Paul does indeed mention the Devil in this passage, telling us not to give him an opportunity to tempt us by clinging to anger and rage. But while our sin might give Satan an opportunity to advance his agenda through us, Paul doesn’t understand our sin to be fundamentally caused by the Devil and his demons. Notice that the apostle doesn’t instruct them to beware of the demon of falsehood or to be on the lookout for an evil spirit that might tempt them to unwholesome talk. Paul simply tells them that these things are inappropriate and that God’s people should have nothing to do with them. Sin isn’t evidence of demonic strongholds in our lives; it is simply disobedience that is inconsistent with our salvation in Christ. We don’t need an advanced degree in demonology in order to be obedient; we don’t need exorcisms or deliverances.

Keep Satan at Bay

So as a Christian, one of my motivations for avoiding sin is a desire to keep Satan at bay. He wants me to disgrace myself and Christ by indulging in sin. The Devil desires me to be a selfish husband and an impatient father. He is happiest when I am miserable in my sin. I don’t want those habits and patterns in my life, so I resist Satan and his temptations. But he has no power to coerce me. God promises never to let any temptation come to me that is beyond my capacity to withstand (1 Cor. 10:13). The only person who can make me do anything is me.

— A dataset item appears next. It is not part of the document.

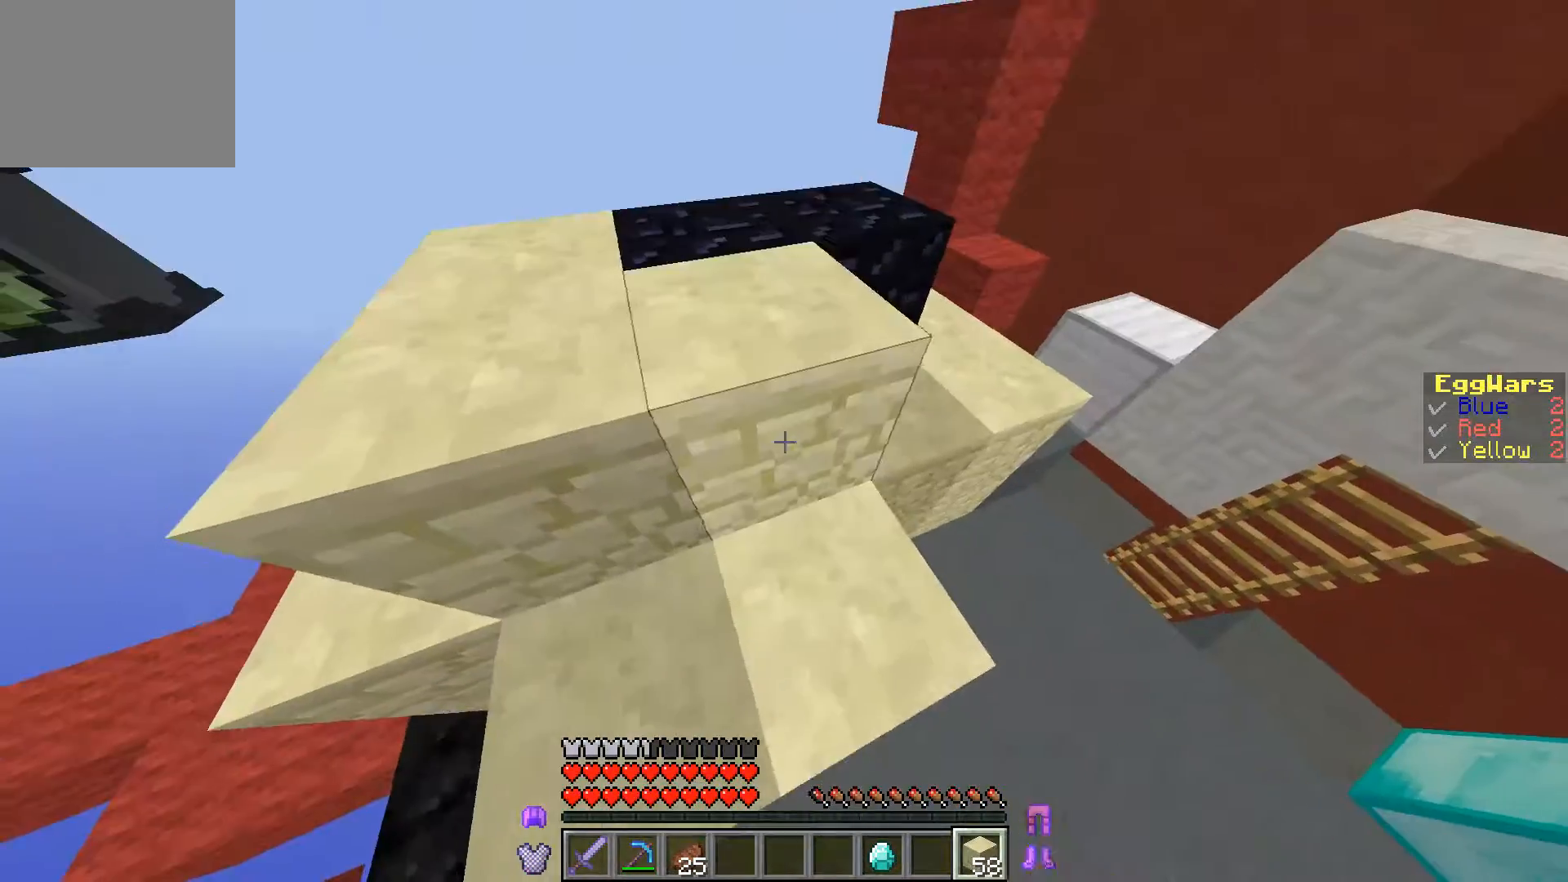
{"keys": ["w"], "events": [[33, "w", "up"], [300, "w", "down"], [367, "d", "up"]]}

C. S. Lewis warned that Satan is happy with either our ignorance or our obsession with him and his ways. It seems the Bible’s approach to the topic cuts right down the middle. On the one hand, Satan is a real and dangerous opponent; he prowls about and exerts influence in the world and even in our lives. But on the other hand, Christians are not at his mercy. The salvation Christ purchased has set us free from the Devil’s tyranny, so we are no longer slaves to sin and death. Instead, we are under the authority of God’s Spirit and bearing his fruit in our lives.

So should we be aware of the Devil? Yes.

Should we be alert to his motives and ways of working so that we can avoid him? Absolutely.

Should we be obsessed with him, looking for a demon lying behind every sin? No.

Should we tremble at his power and rage? Under no circumstances!

Satan’s power and knowledge are limited; his doom is sure. He’s not worthy of our time, obsession, and emotions. Instead we live with both of our eyes fixed firmly on Jesus, who has delivered us from the Devil’s wrath and given us a sure hope that we will one day be rid of him for ever.